Feedback from stretch receptors of muscles, tendons, and joints pertaining to the elastic recoil of the lung and the thoracic wall will modify the respiratory rate in a way that the lung will optimize the respiratory work; maximize the gas exchange and minimize the mechanical breathing work. Such feedback impulses also get relayed by parenchymal lung receptors. The Hering-Breuer reflex prevents excessive distension of lung parenchyma; lung over-inflation stimulates parenchymal stretch receptors and via the vagus nerve, inhibits the respiratory center and also prevents the apneustic center in medulla from sending activating impulses to the respiratory center. The result of these processes is expiration.[6] Hyperinflation of the lung or the distention of lung capillaries activates nociceptors known as J-receptors (juxtacapillary receptors) that, via the vagus nerve, stimulate the respiratory center resulting in an increase in breathing rate.[7]

Higher cortical centers, as stated earlier, also account for changes in respiratory rate. Alterations in respiratory rate encountered in anxiety state or even the differences in respiratory rate during sleep and non-sleep states are related to higher cortical centers. Psychological stress can result in respiratory patterns that are different from the ones produced by metabolic needs. Limbic, cortical, and forebrain regions receiving unpleasant feedback from the environment have a direct stimulatory effect on respiratory motor neurons of the spinal cord, thereby increasing ventilation.[8]

Clinical Significance

The normal respiratory rate changes with age are 12 to 20 respirations per minute for a resting adult. However, in the elderly population, an individual with more than 28 respirations/min is deemed tachypneic.[9] Children have a higher respiratory rate than adults. The median respiratory rate in the first two years is reduced from 44 respirations/min at birth to 26 respirations/ min during their second year of life.[10]
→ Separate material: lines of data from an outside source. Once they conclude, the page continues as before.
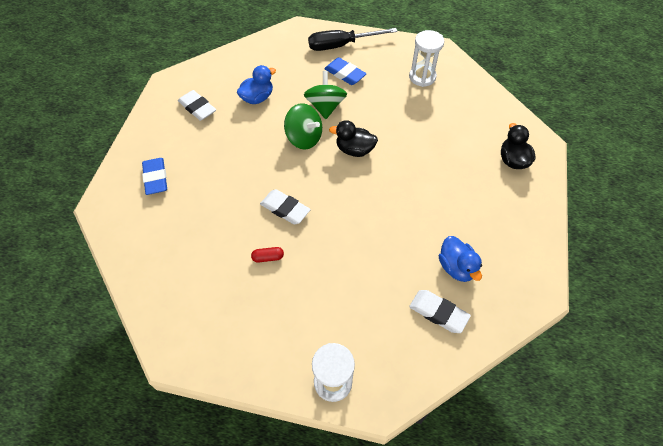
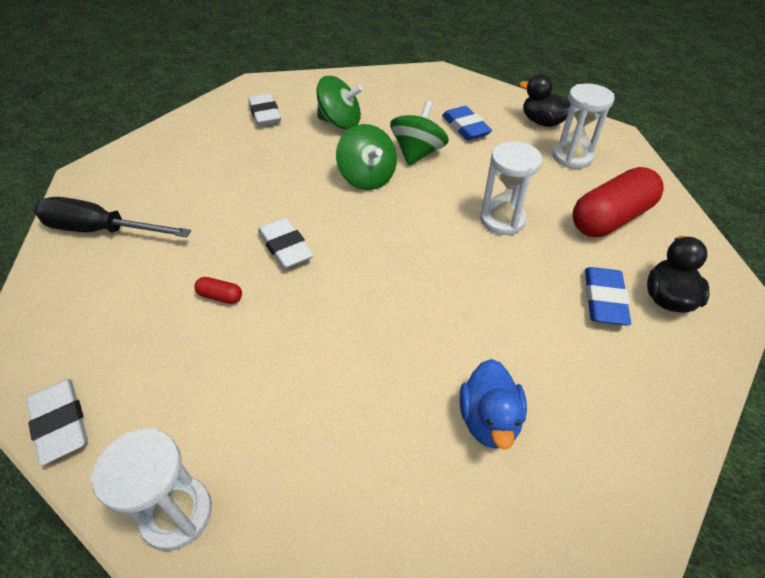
camera: 25 degrees right, 10 degrees down
(156, 178) = (164, 166): blue eraser -> blue eraser (604, 300)
(257, 98) = (340, 123): blue duck -> green spinning top
(341, 45) = (480, 99): black screwdriver -> black screwdriver (101, 230)
(354, 150) = (425, 210): black duck -> black duck (542, 122)
(403, 140) = (502, 220): none -> white hourglass
(438, 313) = (417, 481): white eraser -> white eraser (61, 423)
(463, 117) = (611, 219): none -> red capsule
Along with blood pressure, temperature, and pulse rate, respiratory rate is one of the vital signs routinely monitored in a clinical setting.
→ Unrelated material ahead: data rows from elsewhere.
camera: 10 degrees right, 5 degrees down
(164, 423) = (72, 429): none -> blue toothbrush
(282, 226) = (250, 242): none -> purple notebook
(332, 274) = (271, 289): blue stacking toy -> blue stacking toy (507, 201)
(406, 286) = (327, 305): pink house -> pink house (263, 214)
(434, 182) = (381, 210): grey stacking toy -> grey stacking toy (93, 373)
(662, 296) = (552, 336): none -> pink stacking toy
An alteration from the normal respiratory rate is often a clinical manifestation of pathological conditions. These conditions induce changes in the previously mentioned feedback categories, and the resulting respiratory rate or volume change is an adjustment to the disease state. Metabolic acidosis states increase the tidal volume, while metabolic alkalosis has the opposite effect in ventilation, decreasing the respiratory rate. Interstitial diseases that change the mechanical input to the respiratory center lead to a rapid breathing rate. Congestive heart failure has the same effect by stimulating J-receptors with the mechanism as described earlier. Higher cortical centers can be affected by an increase in intracranial pressure, e.g., in a patient with head trauma or by pain in a patient with a rib fracture, resulting in an increased respiratory rate. The opposite effect on higher centers will be observable in an individual who has taken CNS depressant substances.

Patients with several pathologic conditions leading to changes in respiratory rate may present with very specific respiratory patterns identifying the causal condition. Cheyne-Stokes pattern includes a crescendo-decrescendo pattern of respirations between apneas or hypopneas. This respiratory pattern can present in patients with pontine lesions or heart failure.[11] Another pattern also found in patients with pontine lesions is Biot respiration, where groups of rapid inspirations occur between apneas. Biot respiration can also present in patients who use opioids.[12]